Br J Dermatol 2018 Oct 6;179(4):896-905. Epub 2018 Jul 6.
Department of Dermatology, Huashan Hospital, Shanghai, China.
Background: Methotrexate (MTX) is used to treat psoriasis, a chronic inflammatory skin disease.
Objectives: To investigate the molecular mechanism of MTX in the treatment of psoriasis.

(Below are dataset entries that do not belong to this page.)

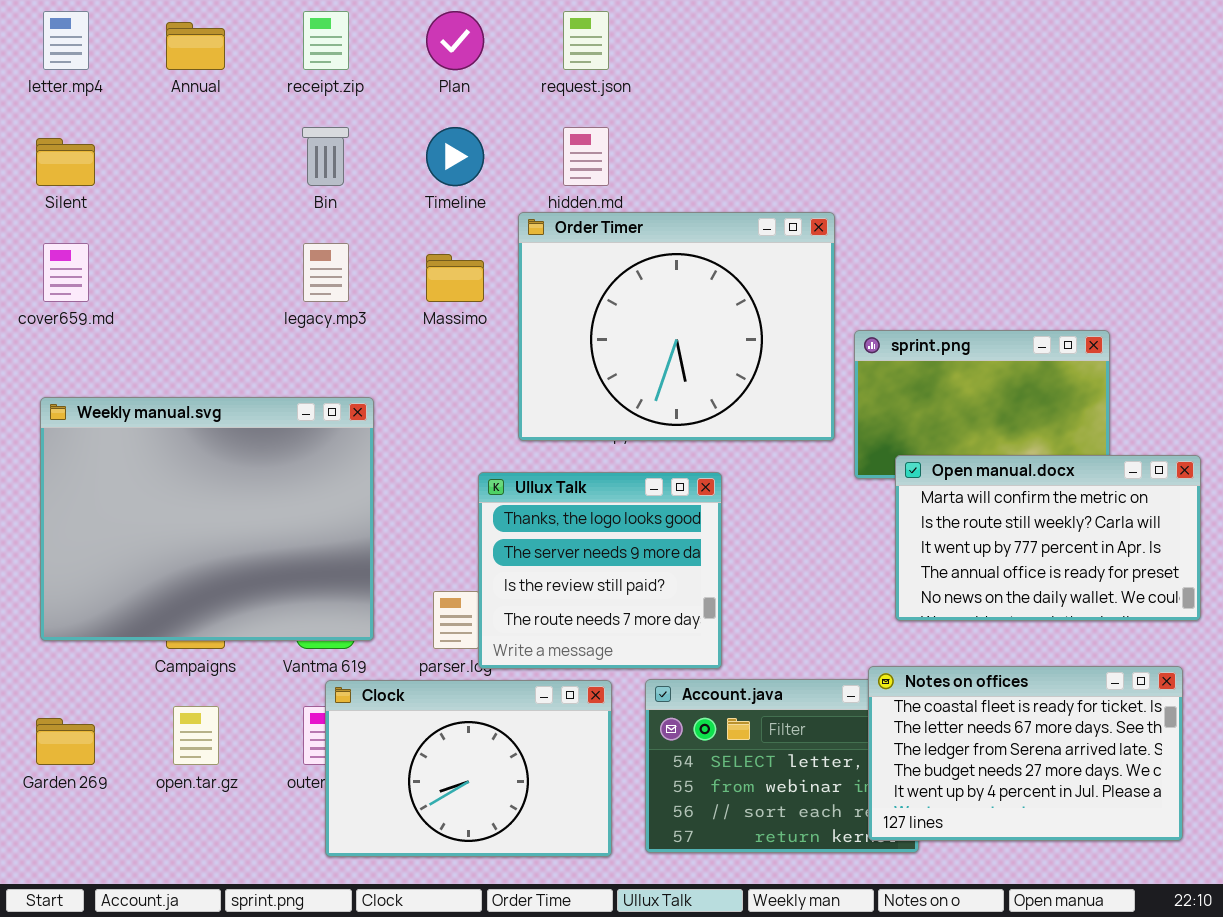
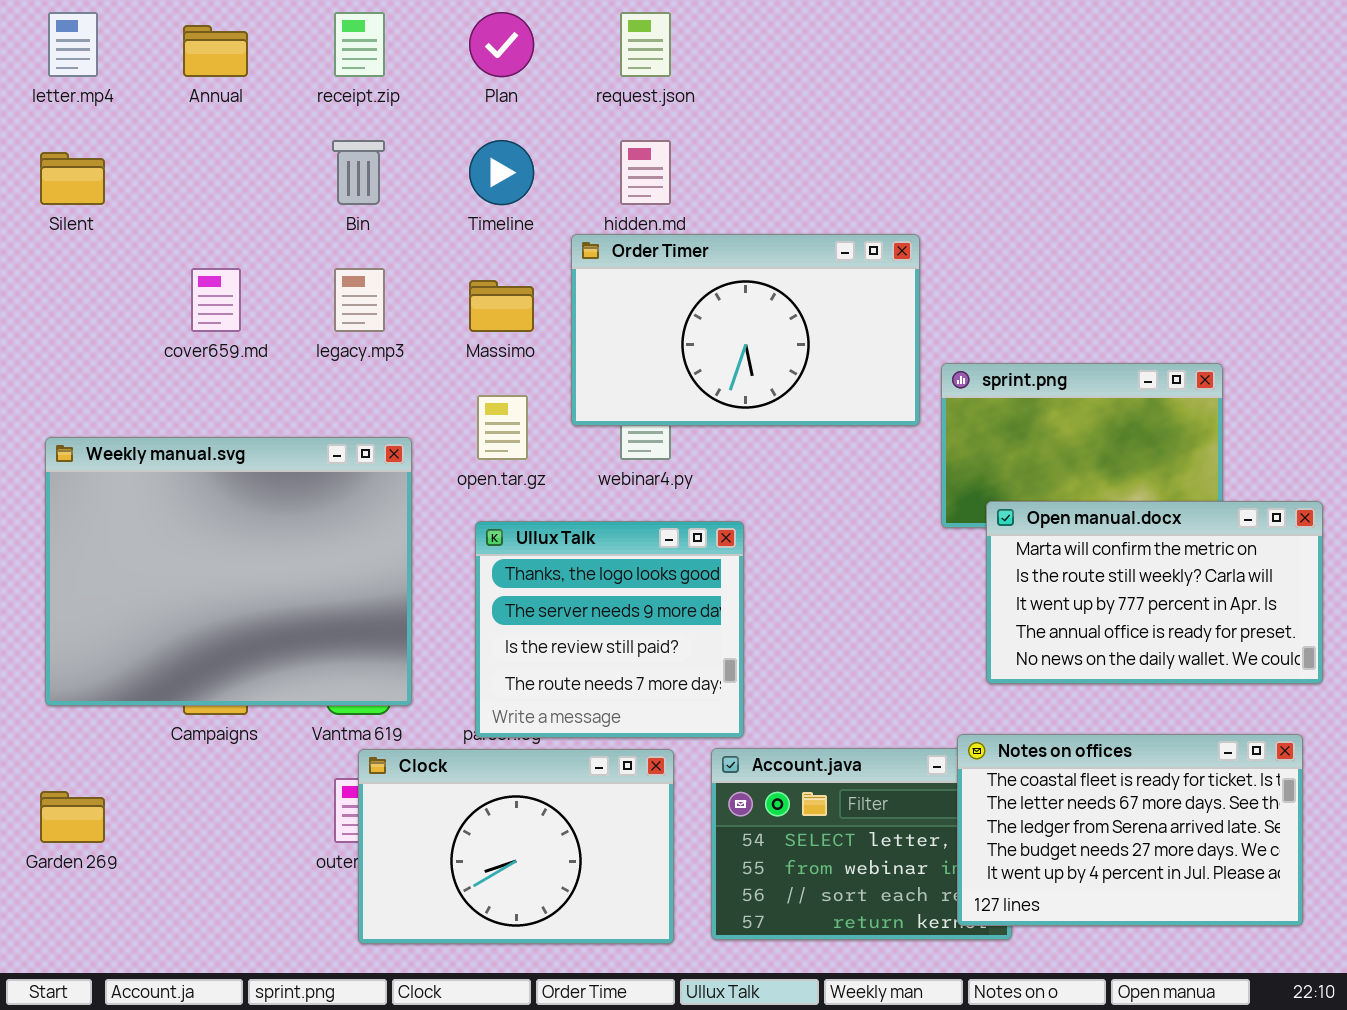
Order Timer: [518,212,835,441] -> [571,234,920,426], resized
cover659.md: [43,243,89,302] -> [191,268,241,332], moved
Ullux Talk: [478,472,722,669] -> [475,521,744,738], moved
open.tar.gz: [173,706,219,765] -> [477,395,528,460], moved

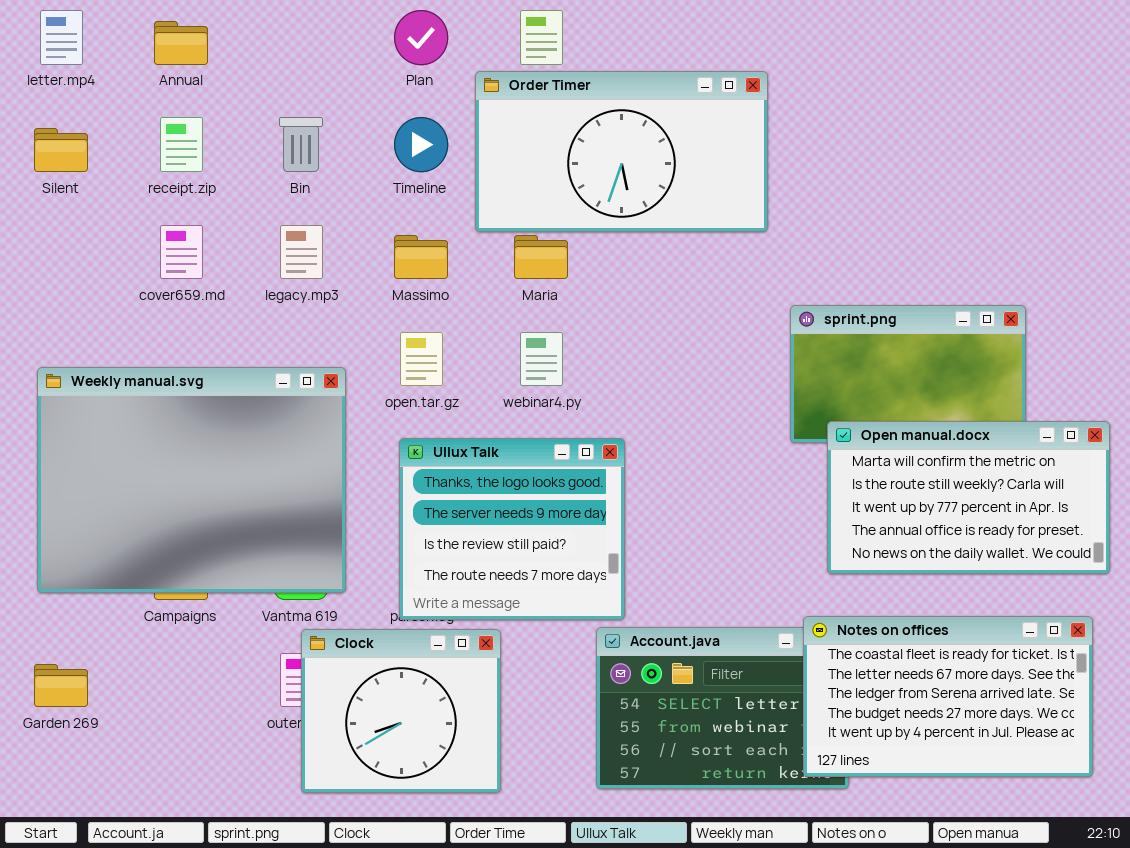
receipt.zip: [334,12,385,77] -> [160,117,203,172], moved
Order Timer: [571,234,920,426] -> [475,71,768,232], moved
Clock: [358,749,674,944] -> [301,629,501,793], resized

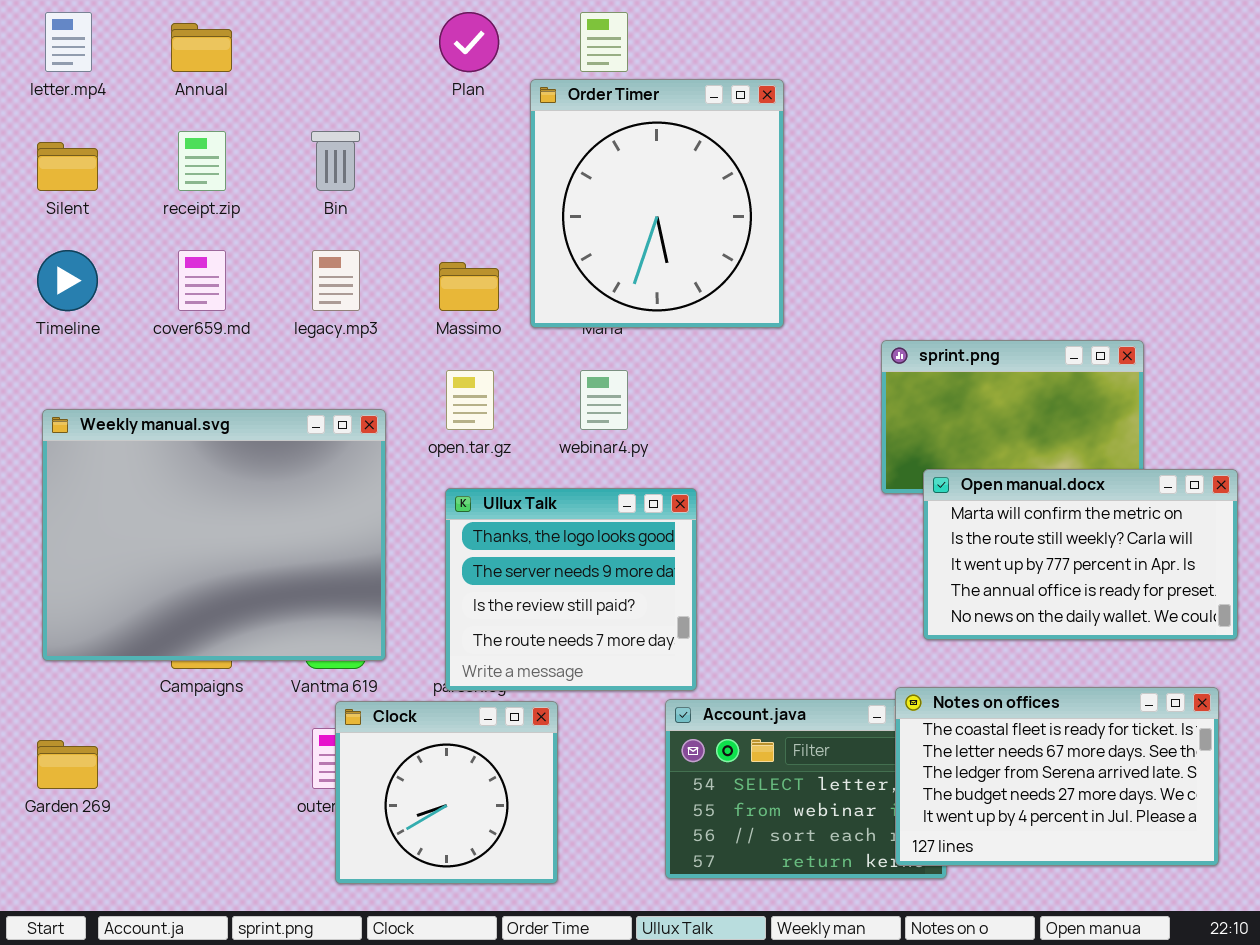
Order Timer: [475,71,768,232] -> [530,79,784,328], resized
Timeline: [394,117,448,172] -> [37,250,98,311], moved

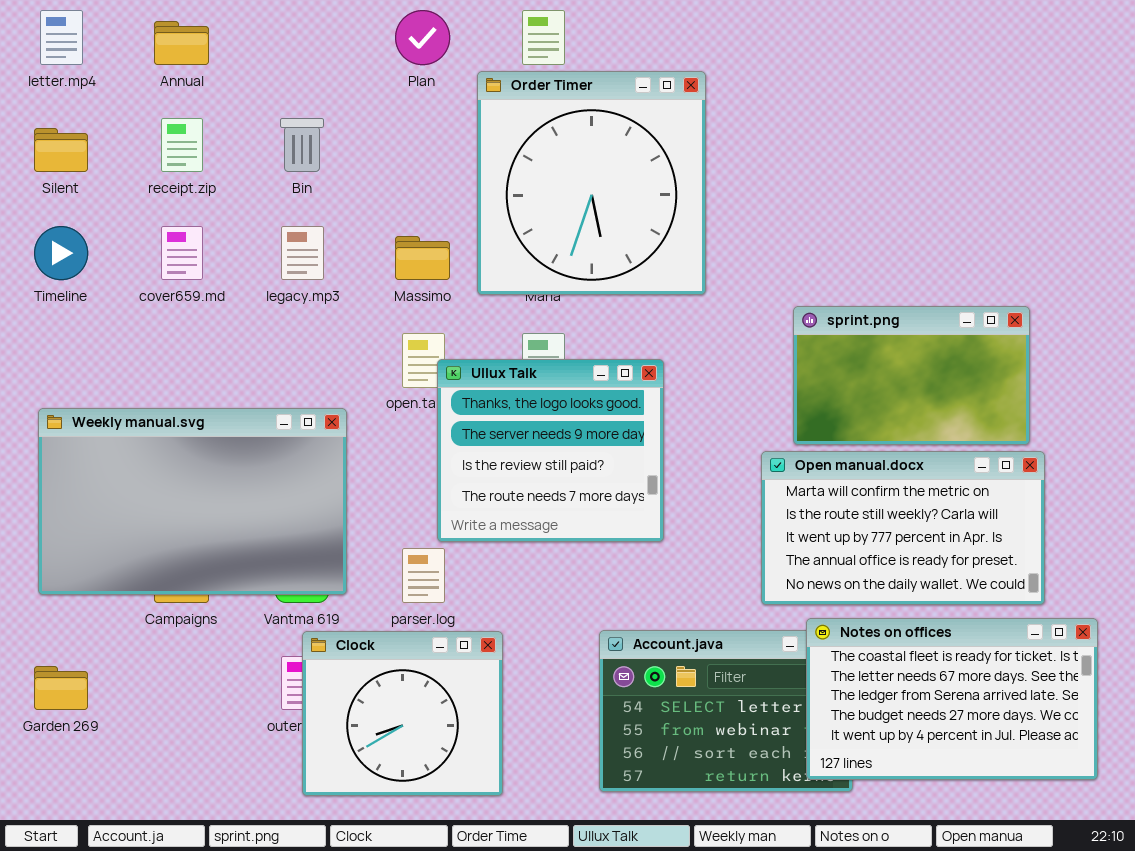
Weekly manual.svg: [42,409,386,661] -> [38,408,347,595], resized
Open manual.docx: [923,469,1238,640] -> [761,451,1045,605], moved
Ullux Talk: [445,488,697,691] -> [437,359,664,542], moved

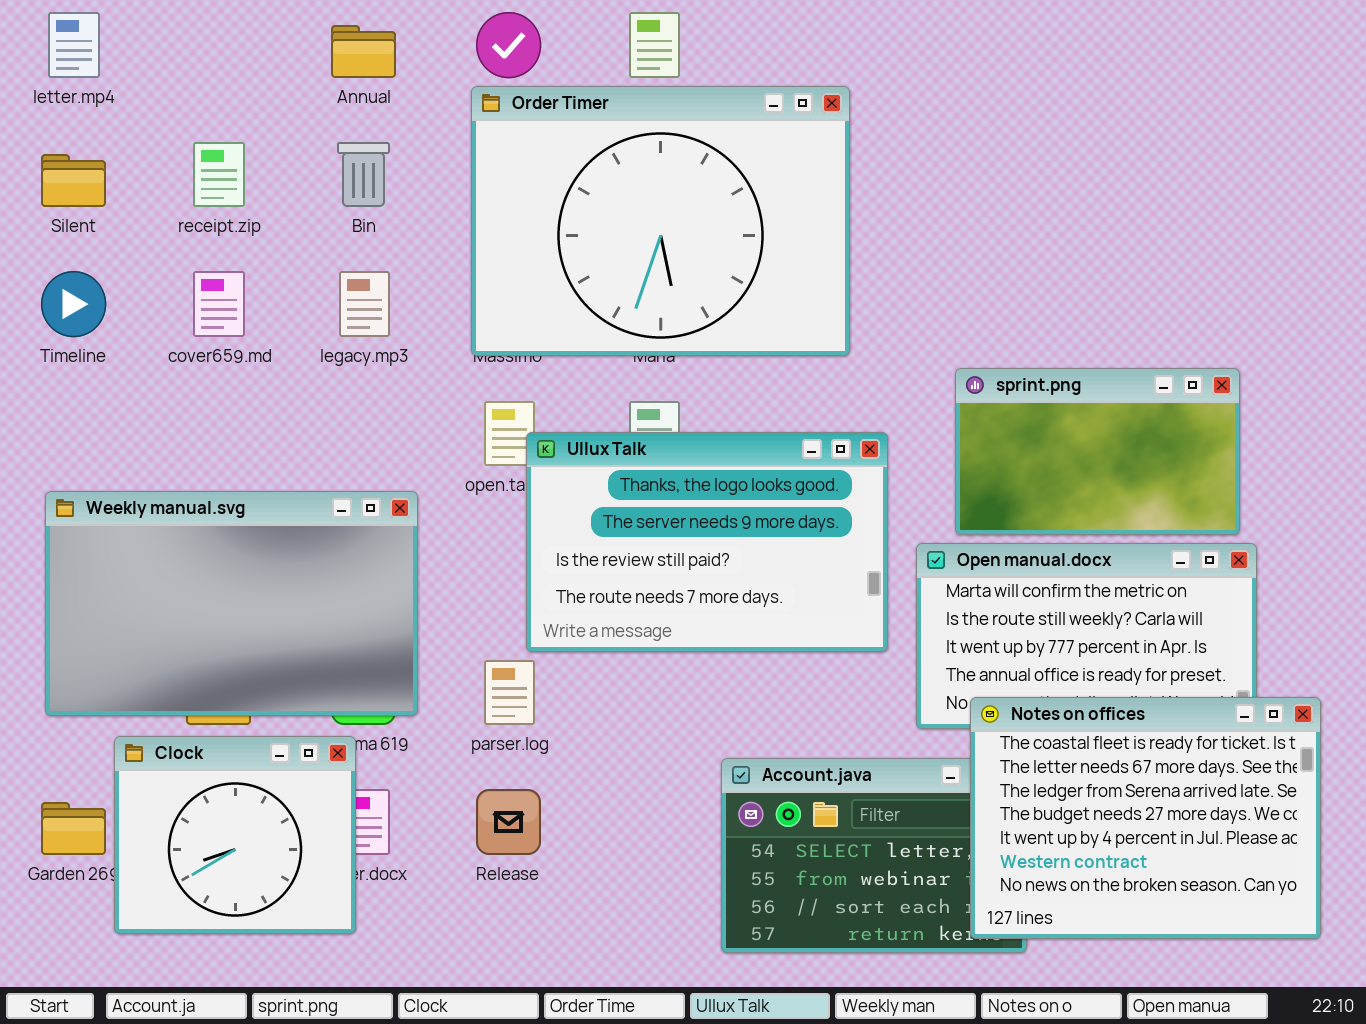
Annual: [154,21,209,65] -> [331,25,396,78], moved
Order Timer: [477,71,706,295] -> [471,86,850,356], resized
Ullux Talk: [437,359,664,542] -> [526,432,888,652], resized
Notes on offices: [806,618,1098,780] -> [970,697,1321,939], resized
Clock: [302,631,503,796] -> [114,736,356,934], moved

Methods: Regulatory T cells (Tregs) and effector T (Teff) cells were isolated from the blood of patients with psoriasis and healthy controls. The proliferation of Teff cells was detected by carboxyfluorescein succinimidyl ester assay. The interferon (IFN)-γ and interleukin (IL)-17 levels were analysed by enzyme-linked immunosorbent assay. The expression of CD73 and FoxP3 were determined by flow cytometry. The expression of proteins in the AMPK/mTOR pathway were detected by Western blot analysis.

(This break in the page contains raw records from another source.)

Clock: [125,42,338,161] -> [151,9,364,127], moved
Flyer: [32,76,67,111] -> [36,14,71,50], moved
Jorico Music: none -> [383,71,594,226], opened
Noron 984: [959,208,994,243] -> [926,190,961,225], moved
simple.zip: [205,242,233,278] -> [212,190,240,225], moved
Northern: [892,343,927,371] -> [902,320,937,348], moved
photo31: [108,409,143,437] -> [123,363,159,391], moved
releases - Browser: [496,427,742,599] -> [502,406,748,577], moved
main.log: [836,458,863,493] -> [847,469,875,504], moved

Results: The data suggested that patients with psoriasis have Tregs with decreased immune suppression function and reduced expression of CD73 compared with healthy controls. Moreover, MTX could significantly restore the immunosuppressive function of IL-17-secreting Tregs. This, in turn, inhibits aberrant proliferation of Teff cells in patients with psoriasis, reverses downregulation of CD73, upregulates phosphorylated AMPK and inhibits phosphorylated mTOR, and downregulates IL-17 and IFN-γ levels.
Conclusions: We speculate that MTX can restore the immunosuppressive function of Tregs through upregulating CD73, activating AMPK and inactivating the mTOR pathway. These findings may partly explain the mechanism by which MTX treats psoriasis.
Methotrexate activated Tregs via the CD73/AMPK/mTOR pathway, K. Yan et al.